Why are you not keeping a copy of our code on your servers?

After all, most of our competitors keep a local copy of your code on their servers and protect it using encryption mechanisms to mitigate the consequences of a potential breach. Why didn’t we follow the same design?

Having a local copy of your source code would definitively make our life easier: we could surface the source code in the interface for all analyses, not to mention updating code for incremental analysis would be a lot easier. It would also drastically reduce our operating costs (we could just have to update the local copy of a repository).

The drawback of keeping a copy of your source code is clear, it will expose your Intellectual Property. This is a trust issue. If we keep a copy of your source code on our server, hackers might have access to your code in the event of an attack against our infrastructure. Using encryption mechanisms can help, but there is no guarantee that attackers do not get the encryption key, using social engineering or just plain brute-force. Let us explain clearly: when keeping a copy of your source code, your Intellectual Property is at risk. No more, no less. This would be a breach of trust for us and we do not want that to begin with.

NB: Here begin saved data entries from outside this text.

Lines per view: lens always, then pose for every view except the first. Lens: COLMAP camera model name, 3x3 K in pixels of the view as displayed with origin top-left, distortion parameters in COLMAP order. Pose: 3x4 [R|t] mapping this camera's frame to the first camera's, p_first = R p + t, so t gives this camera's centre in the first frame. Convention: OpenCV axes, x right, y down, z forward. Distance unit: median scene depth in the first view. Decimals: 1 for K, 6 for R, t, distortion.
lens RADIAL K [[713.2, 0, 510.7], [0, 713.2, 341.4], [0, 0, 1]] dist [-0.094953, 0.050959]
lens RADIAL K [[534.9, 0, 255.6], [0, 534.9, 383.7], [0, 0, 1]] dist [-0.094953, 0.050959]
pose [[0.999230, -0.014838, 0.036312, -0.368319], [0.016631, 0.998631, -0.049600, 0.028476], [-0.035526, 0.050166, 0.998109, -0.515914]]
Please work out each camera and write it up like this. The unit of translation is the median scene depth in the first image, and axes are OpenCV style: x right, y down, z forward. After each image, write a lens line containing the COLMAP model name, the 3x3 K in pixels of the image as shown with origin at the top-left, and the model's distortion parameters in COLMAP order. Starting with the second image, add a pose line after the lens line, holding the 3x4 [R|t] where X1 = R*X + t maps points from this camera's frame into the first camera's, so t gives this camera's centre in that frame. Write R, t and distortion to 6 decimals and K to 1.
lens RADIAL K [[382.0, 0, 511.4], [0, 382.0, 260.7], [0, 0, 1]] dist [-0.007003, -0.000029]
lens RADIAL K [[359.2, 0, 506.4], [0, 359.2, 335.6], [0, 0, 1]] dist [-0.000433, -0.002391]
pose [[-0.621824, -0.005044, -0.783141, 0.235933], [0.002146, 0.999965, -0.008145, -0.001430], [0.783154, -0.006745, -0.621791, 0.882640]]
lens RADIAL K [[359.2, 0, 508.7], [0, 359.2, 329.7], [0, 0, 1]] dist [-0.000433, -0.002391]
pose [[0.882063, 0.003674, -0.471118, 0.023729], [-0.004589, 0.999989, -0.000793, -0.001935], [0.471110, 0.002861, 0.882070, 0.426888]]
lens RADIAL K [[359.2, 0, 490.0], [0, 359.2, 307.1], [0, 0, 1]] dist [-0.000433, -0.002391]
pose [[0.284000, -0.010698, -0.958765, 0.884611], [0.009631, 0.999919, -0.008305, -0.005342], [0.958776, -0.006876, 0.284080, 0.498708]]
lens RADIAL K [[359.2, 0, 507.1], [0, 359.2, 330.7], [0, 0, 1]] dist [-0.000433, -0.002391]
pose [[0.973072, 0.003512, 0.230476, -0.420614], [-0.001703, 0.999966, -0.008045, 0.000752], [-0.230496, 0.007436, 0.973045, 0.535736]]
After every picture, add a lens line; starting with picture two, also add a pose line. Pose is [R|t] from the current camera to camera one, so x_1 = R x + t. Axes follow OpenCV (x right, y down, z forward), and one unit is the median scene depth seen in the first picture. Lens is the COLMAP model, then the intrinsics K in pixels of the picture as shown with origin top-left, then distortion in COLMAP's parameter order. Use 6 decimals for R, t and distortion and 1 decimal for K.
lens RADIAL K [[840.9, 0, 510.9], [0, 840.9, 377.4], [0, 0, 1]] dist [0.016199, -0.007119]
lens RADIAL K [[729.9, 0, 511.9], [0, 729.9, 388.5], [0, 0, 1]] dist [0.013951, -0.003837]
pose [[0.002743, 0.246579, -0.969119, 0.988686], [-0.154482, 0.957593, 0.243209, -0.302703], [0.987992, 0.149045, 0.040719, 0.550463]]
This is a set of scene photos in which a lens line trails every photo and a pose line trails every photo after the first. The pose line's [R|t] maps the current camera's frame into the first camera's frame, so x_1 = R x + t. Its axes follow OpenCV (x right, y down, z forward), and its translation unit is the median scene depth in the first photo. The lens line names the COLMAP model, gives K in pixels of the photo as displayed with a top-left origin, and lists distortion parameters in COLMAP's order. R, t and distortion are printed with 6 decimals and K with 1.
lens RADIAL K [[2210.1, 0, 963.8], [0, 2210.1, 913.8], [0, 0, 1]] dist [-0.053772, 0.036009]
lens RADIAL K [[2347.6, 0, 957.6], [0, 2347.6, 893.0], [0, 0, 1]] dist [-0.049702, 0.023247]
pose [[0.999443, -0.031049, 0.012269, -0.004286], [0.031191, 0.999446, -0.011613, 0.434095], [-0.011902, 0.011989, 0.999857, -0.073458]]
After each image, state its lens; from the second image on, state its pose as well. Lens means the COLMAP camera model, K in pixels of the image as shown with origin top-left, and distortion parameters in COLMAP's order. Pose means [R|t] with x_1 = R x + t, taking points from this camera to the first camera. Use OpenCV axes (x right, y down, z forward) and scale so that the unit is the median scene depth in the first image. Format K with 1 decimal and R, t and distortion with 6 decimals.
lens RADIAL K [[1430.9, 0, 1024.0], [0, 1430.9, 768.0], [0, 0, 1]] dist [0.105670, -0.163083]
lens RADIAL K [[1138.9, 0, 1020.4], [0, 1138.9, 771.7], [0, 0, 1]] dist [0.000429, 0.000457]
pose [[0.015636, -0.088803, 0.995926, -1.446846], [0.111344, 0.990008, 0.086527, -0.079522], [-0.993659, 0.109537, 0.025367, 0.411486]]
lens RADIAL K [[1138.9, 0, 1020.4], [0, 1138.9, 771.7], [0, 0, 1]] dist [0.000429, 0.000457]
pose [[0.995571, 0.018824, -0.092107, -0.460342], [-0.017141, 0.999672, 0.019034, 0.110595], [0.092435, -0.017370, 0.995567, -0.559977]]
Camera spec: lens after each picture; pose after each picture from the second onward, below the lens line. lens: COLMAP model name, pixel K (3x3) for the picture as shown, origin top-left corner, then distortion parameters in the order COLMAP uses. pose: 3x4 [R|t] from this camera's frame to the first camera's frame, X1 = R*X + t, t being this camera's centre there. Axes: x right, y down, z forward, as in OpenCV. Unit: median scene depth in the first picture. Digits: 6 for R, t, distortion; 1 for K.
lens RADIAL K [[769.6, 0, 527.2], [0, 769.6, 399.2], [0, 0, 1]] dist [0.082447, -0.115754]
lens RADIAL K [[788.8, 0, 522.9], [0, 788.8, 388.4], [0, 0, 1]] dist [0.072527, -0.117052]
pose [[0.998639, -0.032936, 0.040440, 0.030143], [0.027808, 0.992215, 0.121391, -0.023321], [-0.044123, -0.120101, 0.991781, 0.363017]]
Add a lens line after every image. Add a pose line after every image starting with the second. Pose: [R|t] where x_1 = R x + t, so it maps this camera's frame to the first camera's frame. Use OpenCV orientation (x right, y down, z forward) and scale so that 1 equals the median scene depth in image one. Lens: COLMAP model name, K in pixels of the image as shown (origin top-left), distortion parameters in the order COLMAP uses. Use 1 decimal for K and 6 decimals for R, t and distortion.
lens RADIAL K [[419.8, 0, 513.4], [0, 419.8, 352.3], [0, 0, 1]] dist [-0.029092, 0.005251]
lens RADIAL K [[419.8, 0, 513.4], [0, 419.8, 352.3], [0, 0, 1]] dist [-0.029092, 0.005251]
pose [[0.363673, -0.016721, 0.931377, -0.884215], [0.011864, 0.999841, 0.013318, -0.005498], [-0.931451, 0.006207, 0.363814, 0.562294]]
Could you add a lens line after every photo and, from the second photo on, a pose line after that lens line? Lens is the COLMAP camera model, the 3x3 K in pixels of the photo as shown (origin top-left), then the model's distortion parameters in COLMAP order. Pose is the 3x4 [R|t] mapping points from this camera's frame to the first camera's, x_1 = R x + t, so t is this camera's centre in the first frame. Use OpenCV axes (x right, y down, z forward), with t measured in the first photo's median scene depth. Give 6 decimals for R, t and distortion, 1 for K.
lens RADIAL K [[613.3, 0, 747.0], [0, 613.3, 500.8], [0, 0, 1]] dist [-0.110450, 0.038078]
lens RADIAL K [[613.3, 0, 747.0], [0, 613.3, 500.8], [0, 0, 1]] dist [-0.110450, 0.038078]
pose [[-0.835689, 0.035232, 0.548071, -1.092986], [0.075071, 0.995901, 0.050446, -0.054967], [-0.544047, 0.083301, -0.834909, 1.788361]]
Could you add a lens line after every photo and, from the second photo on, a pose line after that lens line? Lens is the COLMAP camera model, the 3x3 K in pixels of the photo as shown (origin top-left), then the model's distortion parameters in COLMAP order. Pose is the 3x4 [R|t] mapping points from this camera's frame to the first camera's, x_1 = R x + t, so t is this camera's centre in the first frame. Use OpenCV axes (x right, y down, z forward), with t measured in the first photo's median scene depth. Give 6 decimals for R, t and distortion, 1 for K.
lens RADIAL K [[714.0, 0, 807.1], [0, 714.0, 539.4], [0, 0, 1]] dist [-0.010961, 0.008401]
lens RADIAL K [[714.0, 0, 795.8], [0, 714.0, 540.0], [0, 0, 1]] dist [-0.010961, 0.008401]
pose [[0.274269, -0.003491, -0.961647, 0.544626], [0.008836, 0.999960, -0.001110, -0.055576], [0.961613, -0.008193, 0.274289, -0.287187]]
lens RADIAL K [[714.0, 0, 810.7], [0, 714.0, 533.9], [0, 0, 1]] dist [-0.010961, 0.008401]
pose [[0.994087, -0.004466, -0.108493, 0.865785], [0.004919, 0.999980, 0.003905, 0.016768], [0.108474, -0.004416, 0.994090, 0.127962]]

At Codiga, we design systems by thinking of our customers first, and then work backwards. When designing our system, we consider the worst-case scenario and build a system to avoid exposure of critical sensitive data. For that reason, we designed our whole infrastructure with data protection in mind.

This decision has caused some side-effects. For example, you do not see the file content on the interface all the time (when you see the file content, it has been retrieved through an API and is not stored on our infrastructure). And our operating costs are definitively higher. But we are okay with our decision because the benefit (your security) outweigh the issues (small degradation of the user experience and increased operating cost).